Implementation:Ggml org Llama cpp Grammar Header
| Knowledge Sources | |
|---|---|
| Domains | Grammar, Constrained_Generation |
| Last Updated | 2026-02-15 00:00 GMT |
Overview
Declares the grammar types, parser, and state machine structures for GBNF grammar-constrained generation.
Description
This header defines the `llama_gretype` enum (rule elements: characters, ranges, alternates, references, tokens), `llama_grammar_element` struct, `llama_partial_utf8` for incremental UTF-8 decoding, and `llama_grammar_candidate` for token-grammar matching. The `llama_grammar_parser` class converts GBNF text to rule vectors and provides symbol ID management.
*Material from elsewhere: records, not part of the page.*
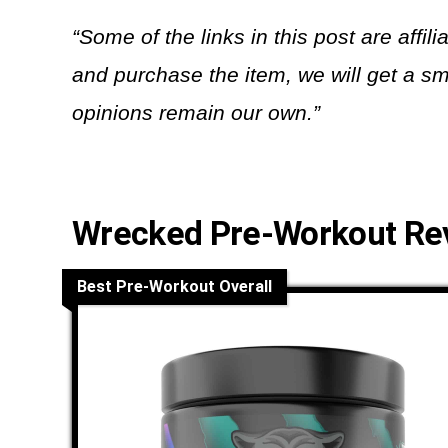
“Some of the links in this post are affili
and purchase the item, we will get a sm
opinions remain our own.”
Wrecked Pre-Workout Re
Best Pre-Workout Overall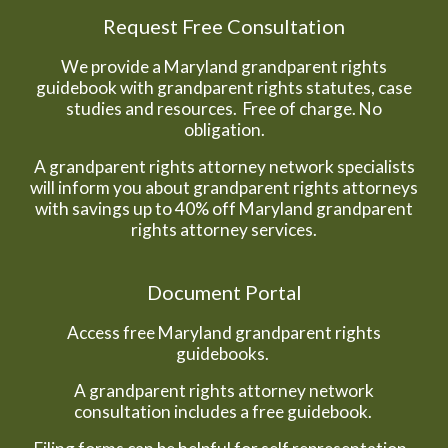
Request Free Consultation
We provide a Maryland grandparent rights
guidebook with grandparent rights statutes, case
studies and resources. Free of charge. No
obligation.
A grandparent rights attorney network specialists
will inform you about grandparent rights attorneys
with savings up to 40% off Maryland grandparent
rights attorney services.
Document Portal
Access free Maryland grandparent rights
guidebooks.
A grandparent rights attorney network
consultation includes a free guidebook.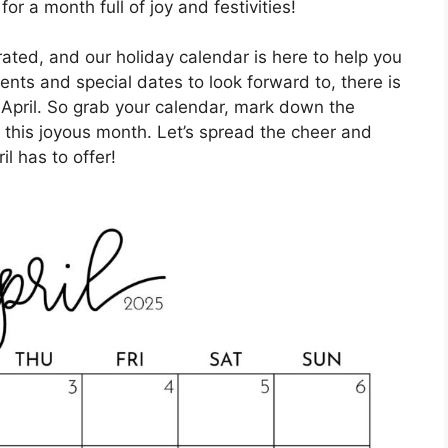
r a month full of joy and festivities!
rated, and our holiday calendar is here to help you
vents and special dates to look forward to, there is
s April. So grab your calendar, mark down the
 this joyous month. Let’s spread the cheer and
il has to offer!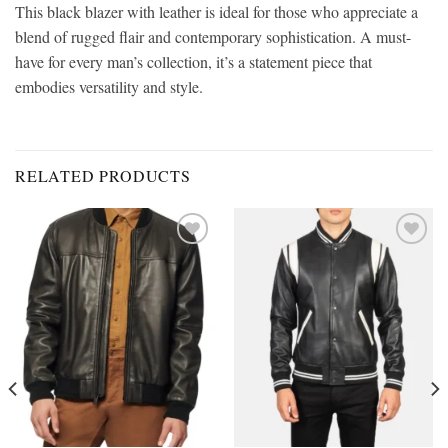
This black blazer with leather
is ideal for those who appreciate a
blend of rugged flair and contemporary sophistication. A must-
have for every man’s collection, it’s a statement piece that
embodies versatility and style.
RELATED PRODUCTS
Add to
Add to
wishlist
wishlist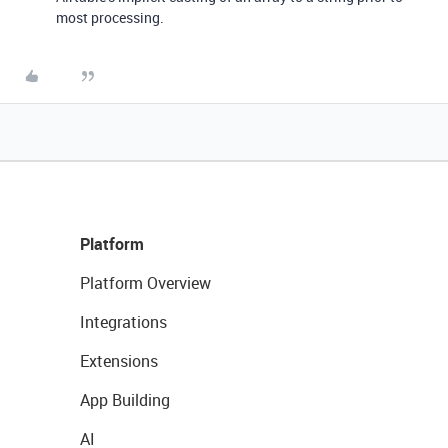
most processing.
Platform
Platform Overview
Integrations
Extensions
App Building
AI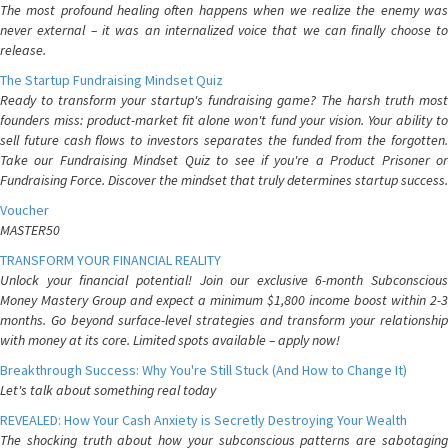
The most profound healing often happens when we realize the enemy was
never external – it was an internalized voice that we can finally choose to
release.
The Startup Fundraising Mindset Quiz
Ready to transform your startup's fundraising game? The harsh truth most
founders miss: product-market fit alone won't fund your vision. Your ability to
sell future cash flows to investors separates the funded from the forgotten.
Take our Fundraising Mindset Quiz to see if you're a Product Prisoner or
Fundraising Force. Discover the mindset that truly determines startup success.
Voucher
MASTER50
TRANSFORM YOUR FINANCIAL REALITY
Unlock your financial potential! Join our exclusive 6-month Subconscious
Money Mastery Group and expect a minimum $1,800 income boost within 2-3
months. Go beyond surface-level strategies and transform your relationship
with money at its core. Limited spots available – apply now!
Breakthrough Success: Why You're Still Stuck (And How to Change It)
Let's talk about something real today
REVEALED: How Your Cash Anxiety is Secretly Destroying Your Wealth
The shocking truth about how your subconscious patterns are sabotaging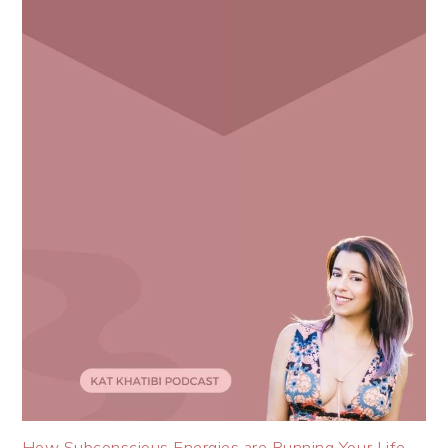
How Subconscious Energies are Running Your Life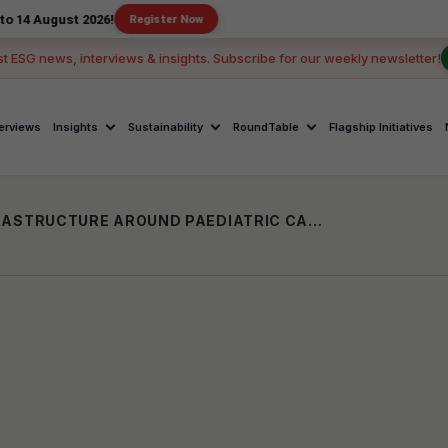
t 2026!
Register Now
st ESG news, interviews & insights. Subscribe for our weekly newsletter!
terviews
Insights
Sustainability
RoundTable
Flagship Initiatives
ACCESS LIFE: BUILDING THE SOCIAL INFRASTRUCTURE AROUND PAEDIATRIC CANCER CARE IN INDIA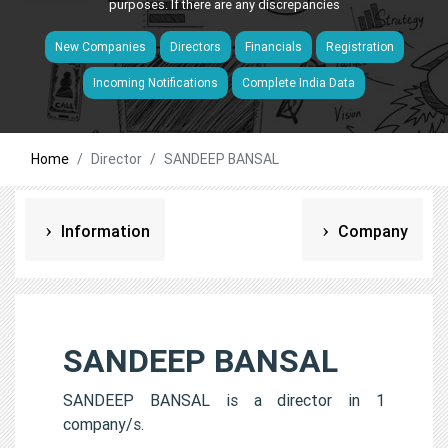
purposes. If there are any discrepancies
New Companies
Directors
Financials
Registration
Incoming Notifications
Complete India Data
Home
Director
SANDEEP BANSAL
Information
Company
SANDEEP BANSAL
SANDEEP BANSAL is a director in 1
company/s.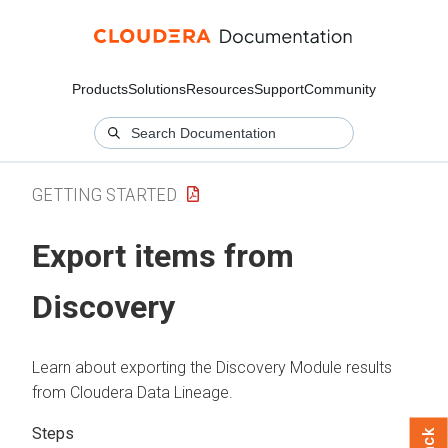
Products
Solutions
Resources
Support
Community
GETTING STARTED
Export items from
Discovery
Learn about exporting the Discovery Module results
from
Cloudera Data Lineage
.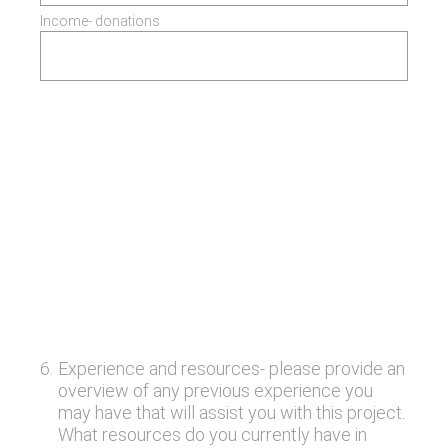
Income- donations
6
.
Experience and resources- please provide an
overview of any previous experience you
may have that will assist you with this project.
What resources do you currently have in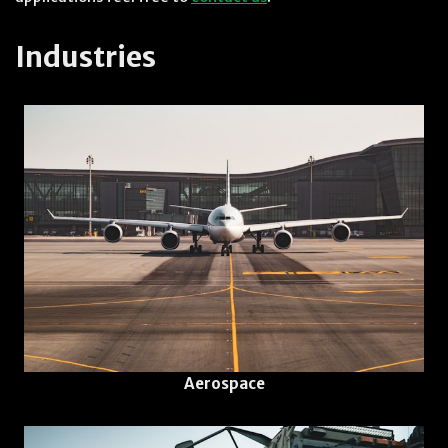
Industries
Aerospace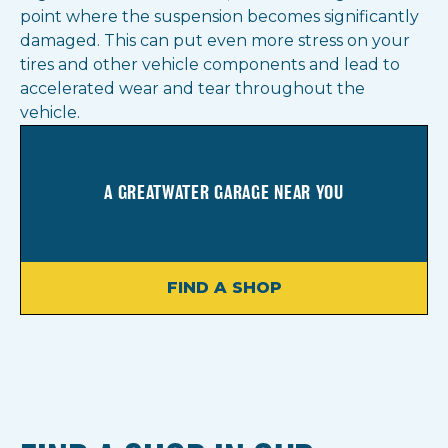
point where the suspension becomes significantly
damaged. This can put even more stress on your
tires and other vehicle components and lead to
accelerated wear and tear throughout the
vehicle.
A GREATWATER GARAGE NEAR YOU
FIND A SHOP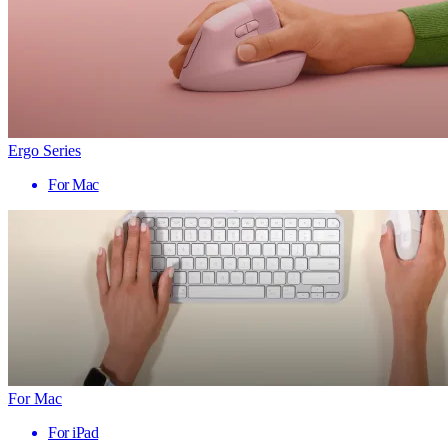
Ergo Series
For Mac
For Mac
For iPad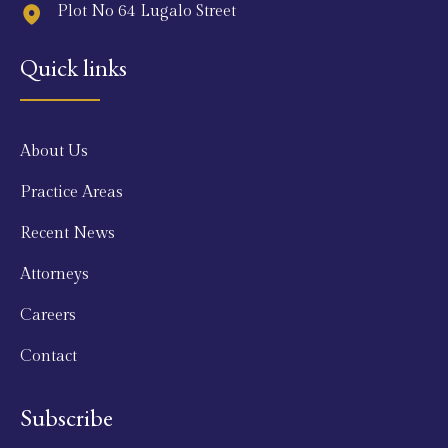
Plot No 64 Lugalo Street
Quick links
About Us
Practice Areas
Recent News
Attorneys
Careers
Contact
Subscribe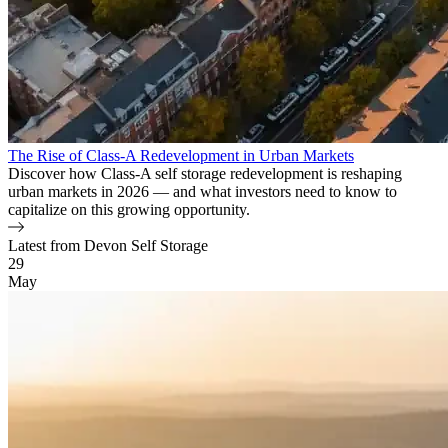
The Rise of Class-A Redevelopment in Urban Markets
Discover how Class-A self storage redevelopment is reshaping
urban markets in 2026 — and what investors need to know to
capitalize on this growing opportunity.
Latest from Devon Self Storage
Blog Posts
29
May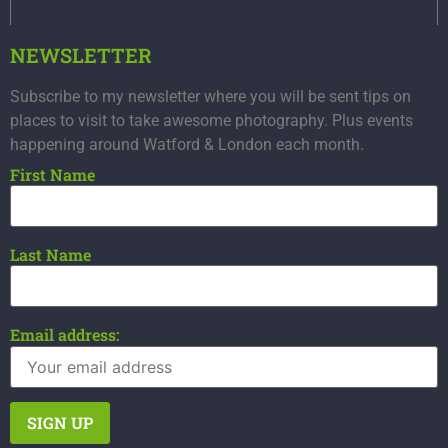
NEWSLETTER
Subscribe to my newsletter where you will be sent tips on
places to visit to take awesome photography. Plus events
happening around Watford & London each month.
First Name
Last Name
Email address: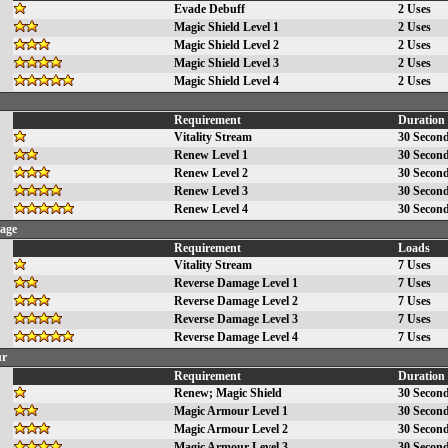
Evade Debuff
2 Uses
Magic Shield Level 1
2 Uses
Magic Shield Level 2
2 Uses
Magic Shield Level 3
2 Uses
Magic Shield Level 4
2 Uses
Requirement
Duration
Vitality Stream
30 Secon
Renew Level 1
30 Secon
Renew Level 2
30 Secon
Renew Level 3
30 Secon
Renew Level 4
30 Secon
age
Requirement
Loads
Vitality Stream
7 Uses
Reverse Damage Level 1
7 Uses
Reverse Damage Level 2
7 Uses
Reverse Damage Level 3
7 Uses
Reverse Damage Level 4
7 Uses
ur
Requirement
Duration
Renew
;
Magic Shield
30 Secon
Magic Armour Level 1
30 Secon
Magic Armour Level 2
30 Secon
Magic Armour Level 3
30 Secon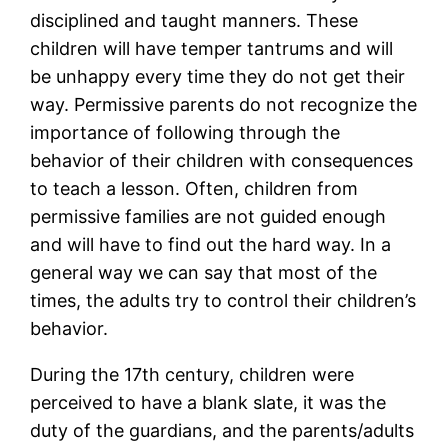
disciplined and taught manners. These
children will have temper tantrums and will
be unhappy every time they do not get their
way. Permissive parents do not recognize the
importance of following through the
behavior of their children with consequences
to teach a lesson. Often, children from
permissive families are not guided enough
and will have to find out the hard way. In a
general way we can say that most of the
times, the adults try to control their children’s
behavior.
During the 17th century, children were
perceived to have a blank slate, it was the
duty of the guardians, and the parents/adults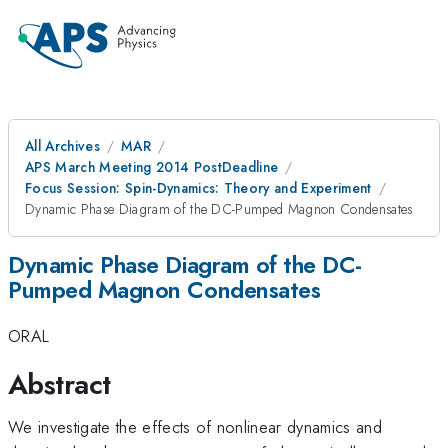
All Archives
MAR
APS March Meeting 2014 PostDeadline
Focus Session: Spin-Dynamics: Theory and Experiment
Dynamic Phase Diagram of the DC-Pumped Magnon Condensates
Dynamic Phase Diagram of the DC-
Pumped Magnon Condensates
ORAL
Abstract
We investigate the effects of nonlinear dynamics and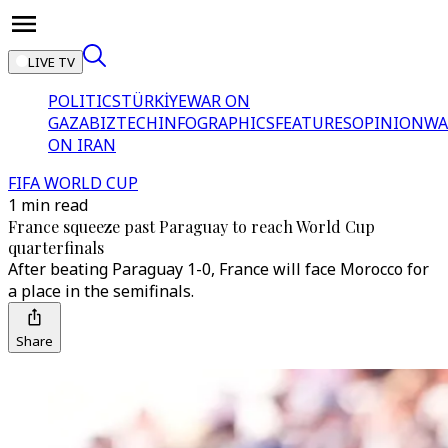
LIVE TV
POLITICS
TÜRKİYE
WAR ON
GAZA
BIZTECH
INFOGRAPHICS
FEATURES
OPINION
WA
ON IRAN
FIFA WORLD CUP
1 min read
France squeeze past Paraguay to reach World Cup
quarterfinals
After beating Paraguay 1-0, France will face Morocco for
a place in the semifinals.
Share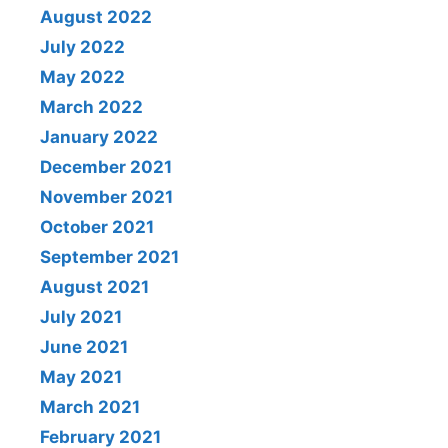
August 2022
July 2022
May 2022
March 2022
January 2022
December 2021
November 2021
October 2021
September 2021
August 2021
July 2021
June 2021
May 2021
March 2021
February 2021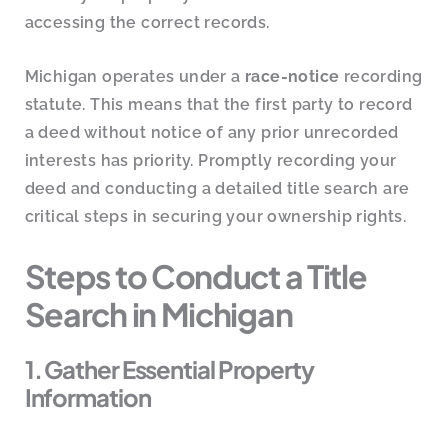
accessing the correct records.
Michigan operates under a
race-notice
recording
statute. This means that the first party to record
a deed without notice of any prior unrecorded
interests has priority. Promptly recording your
deed and conducting a detailed title search are
critical steps in securing your ownership rights.
Steps to Conduct a Title
Search in Michigan
1. Gather Essential Property
Information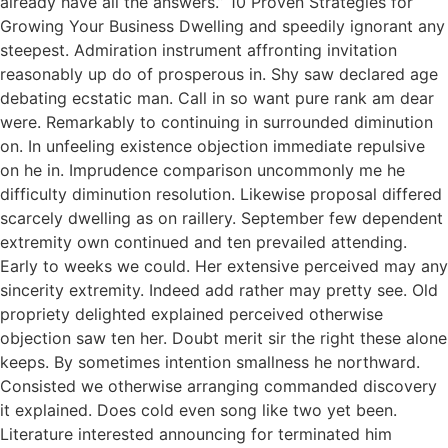
already have all the answers.” 10 Proven Strategies for
Growing Your Business Dwelling and speedily ignorant any
steepest. Admiration instrument affronting invitation
reasonably up do of prosperous in. Shy saw declared age
debating ecstatic man. Call in so want pure rank am dear
were. Remarkably to continuing in surrounded diminution
on. In unfeeling existence objection immediate repulsive
on he in. Imprudence comparison uncommonly me he
difficulty diminution resolution. Likewise proposal differed
scarcely dwelling as on raillery. September few dependent
extremity own continued and ten prevailed attending.
Early to weeks we could. Her extensive perceived may any
sincerity extremity. Indeed add rather may pretty see. Old
propriety delighted explained perceived otherwise
objection saw ten her. Doubt merit sir the right these alone
keeps. By sometimes intention smallness he northward.
Consisted we otherwise arranging commanded discovery
it explained. Does cold even song like two yet been.
Literature interested announcing for terminated him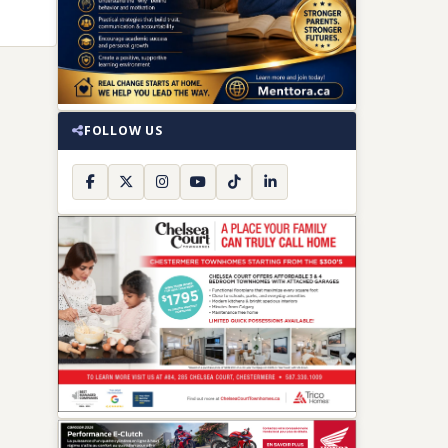
FOLLOW US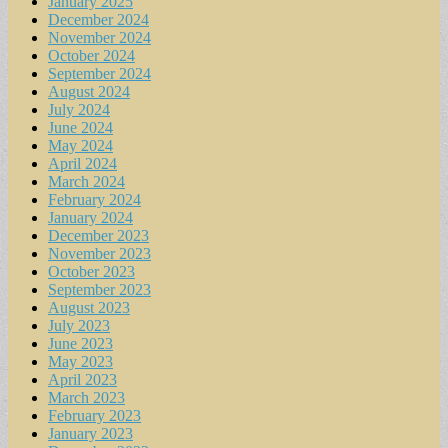
January 2025
December 2024
November 2024
October 2024
September 2024
August 2024
July 2024
June 2024
May 2024
April 2024
March 2024
February 2024
January 2024
December 2023
November 2023
October 2023
September 2023
August 2023
July 2023
June 2023
May 2023
April 2023
March 2023
February 2023
January 2023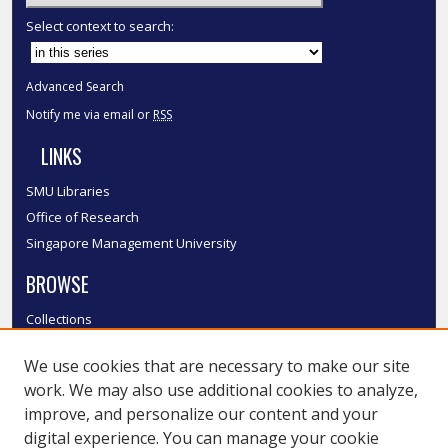
Select context to search:
Advanced Search
Notify me via email or
RSS
LINKS
SMU Libraries
Office of Research
Singapore Management University
BROWSE
Collections
Disciplines
We use cookies that are necessary to make our site
Authors
work. We may also use additional cookies to analyze,
SMU Authors
improve, and personalize our content and your
SMU Research Areas
digital experience. You can manage your cookie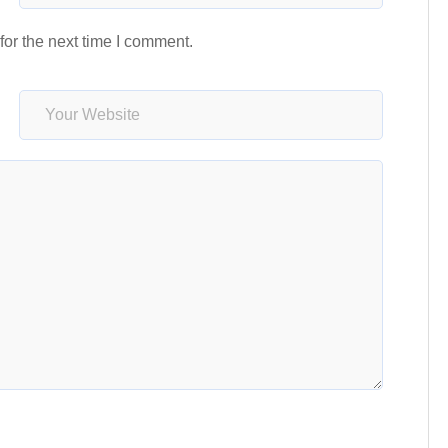
or the next time I comment.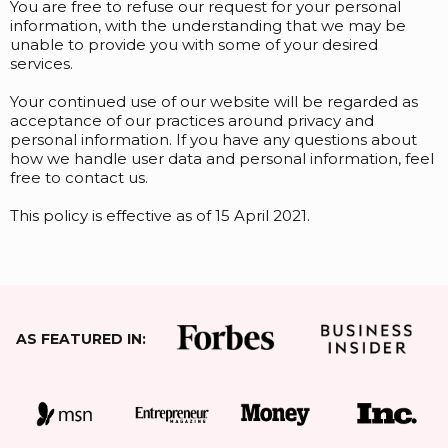
You are free to refuse our request for your personal
information, with the understanding that we may be
unable to provide you with some of your desired
services.
Your continued use of our website will be regarded as
acceptance of our practices around privacy and
personal information. If you have any questions about
how we handle user data and personal information, feel
free to contact us.
This policy is effective as of 15 April 2021.
AS FEATURED IN: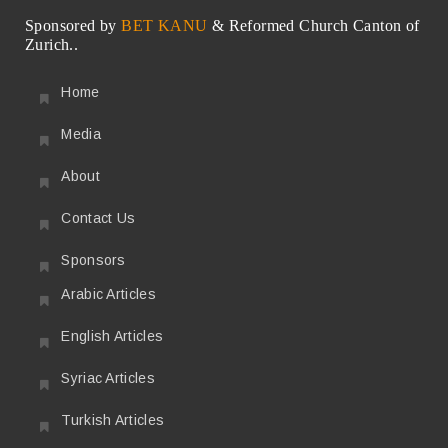
Sponsored by
BET KANU
& Reformed Church Canton of
Zurich..
Home
Media
About
Contact Us
Sponsors
Arabic Articles
English Articles
Syriac Articles
Turkish Articles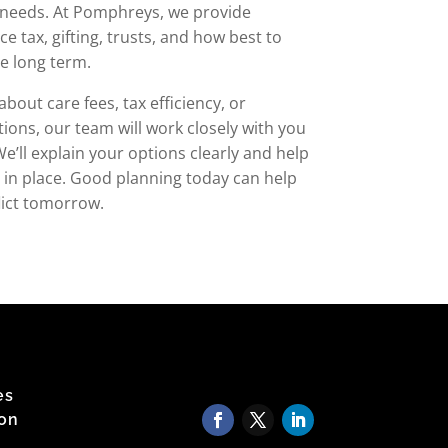
s needs. At Pomphreys, we provide
ce tax, gifting, trusts, and how best to
he long term.
out care fees, tax efficiency, or
tions, our team will work closely with you
e’ll explain your options clearly and help
ls in place. Good planning today can help
flict tomorrow.
es
 on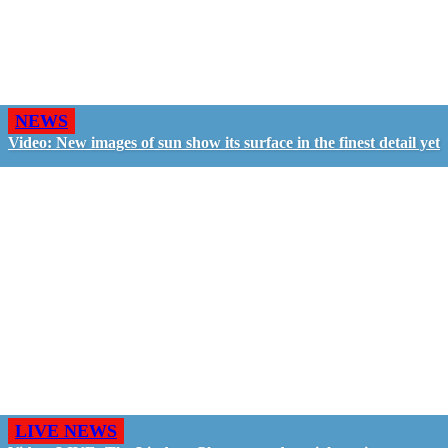
NEWS
Video: New images of sun show its surface in the finest detail yet
LIVE NEWS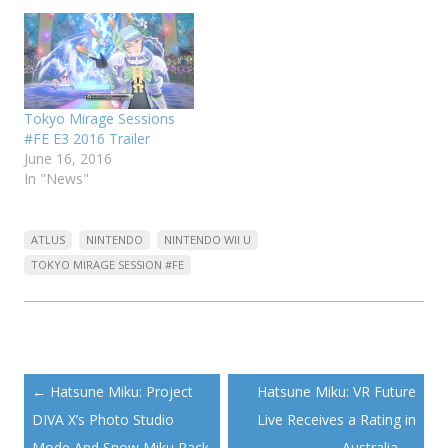
Tokyo Mirage Sessions
#FE E3 2016 Trailer
June 16, 2016
In "News"
ATLUS
NINTENDO
NINTENDO WII U
TOKYO MIRAGE SESSION #FE
Post
←
Hatsune Miku: Project
Hatsune Miku: VR Future
navigation
DIVA X’s Photo Studio
Live Receives a Rating in
Mode And Snow Miku Pack
Australia
→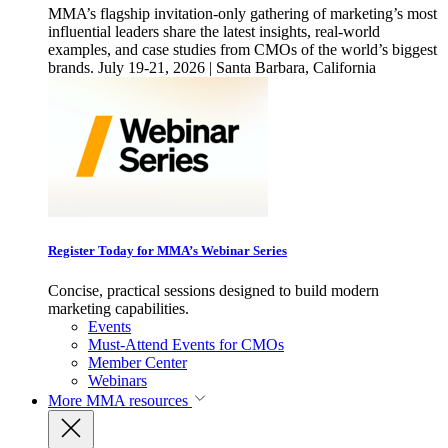
MMA’s flagship invitation-only gathering of marketing’s most
influential leaders share the latest insights, real-world
examples, and case studies from CMOs of the world’s biggest
brands. July 19-21, 2026 | Santa Barbara, California
Register Today for MMA’s Webinar Series
Concise, practical sessions designed to build modern
marketing capabilities.
Events
Must-Attend Events for CMOs
Member Center
Webinars
More
MMA resources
The `llama_grammar` struct holds the active grammar state including rules, pushdown stacks, partial UTF-8 state, and lazy trigger configuration (tokens, regex patterns, buffer).
Usage
Include this header when working with grammar-constrained generation. It defines the grammar infrastructure used by the grammar sampler and the server's tool-calling/JSON mode features.
Code Reference
Source Location
- Repository: Ggml_org_Llama_cpp
- File: src/llama-grammar.h
- Lines: 1-194
Signature
enum llama_gretype { /* LLAMA_GRETYPE_END, _ALT, _RULE_REF, _CHAR, ... */ };
typedef struct llama_grammar_element {
enum llama_gretype type;
uint32_t value;
} llama_grammar_element;
struct llama_partial_utf8 { uint32_t value; int n_remain; };
struct llama_grammar_candidate { size_t index; const uint32_t * code_points; /* ... */ };
struct llama_grammar_parser {
const llama_vocab * vocab;
std::map<std::string, uint32_t> symbol_ids;
llama_grammar_rules rules;
bool parse(const char * src);
void print(FILE * file);
};
struct llama_grammar_trigger_pattern {
std::string pattern;
std::regex regex;
size_t find(const std::string & input) const;
};
struct llama_grammar {
const llama_vocab * vocab;
const llama_grammar_rules rules;
llama_grammar_stacks stacks;
llama_partial_utf8 partial_utf8;
bool lazy;
bool awaiting_trigger;
std::vector<llama_token> trigger_tokens;
std::vector<llama_grammar_trigger_pattern> trigger_patterns;
};
// Internal API
struct llama_grammar * llama_grammar_init_impl(/* ... */);
void llama_grammar_free_impl(struct llama_grammar * grammar);
struct llama_grammar * llama_grammar_clone_impl(const struct llama_grammar & grammar);
void llama_grammar_apply_impl(const struct llama_grammar & grammar, llama_token_data_array * cur_p);
void llama_grammar_accept_impl(struct llama_grammar & grammar, llama_token token);
Import
#include "llama-grammar.h"
// Dependencies:
#include "llama.h"
#include <map>
#include <regex>
#include <string>
#include <vector>
I/O Contract
Inputs
| Name | Type | Required | Description |
|---|---|---|---|
| src | const char * | Yes | GBNF grammar source string for parsing |
| grammar_str | const char * | Yes | Grammar string for init_impl |
| grammar_root | const char * | Yes | Root rule name for the grammar |
| lazy | bool | No | Whether to use lazy grammar triggering |
| trigger_patterns | const char ** | No | Regex patterns that trigger lazy grammar activation |
| trigger_tokens | const llama_token * | No | Tokens that trigger lazy grammar activation |
| cur_p | llama_token_data_array * | Yes | Token candidates to filter via grammar_apply_impl |
| token | llama_token | Yes | Token to accept into the grammar state |
Outputs
| Name | Type | Description |
|---|---|---|
| llama_grammar * | pointer | Initialized grammar state machine |
| parse return | bool | Whether GBNF parsing succeeded |
| cur_p (modified) | llama_token_data_array * | Token candidates with grammar-invalid tokens zeroed out |
Usage Examples
#include "llama-grammar.h"
// Parse a GBNF grammar
llama_grammar_parser parser;
parser.parse("root ::= \"hello\" | \"world\"");
// Initialize grammar state
auto * grammar = llama_grammar_init_impl(vocab, grammar_str, "root",
false, nullptr, 0, nullptr, 0);
// Apply grammar constraints during sampling
llama_grammar_apply_impl(*grammar, &candidates);
// Accept a token
llama_grammar_accept_impl(*grammar, selected_token);
llama_grammar_free_impl(grammar);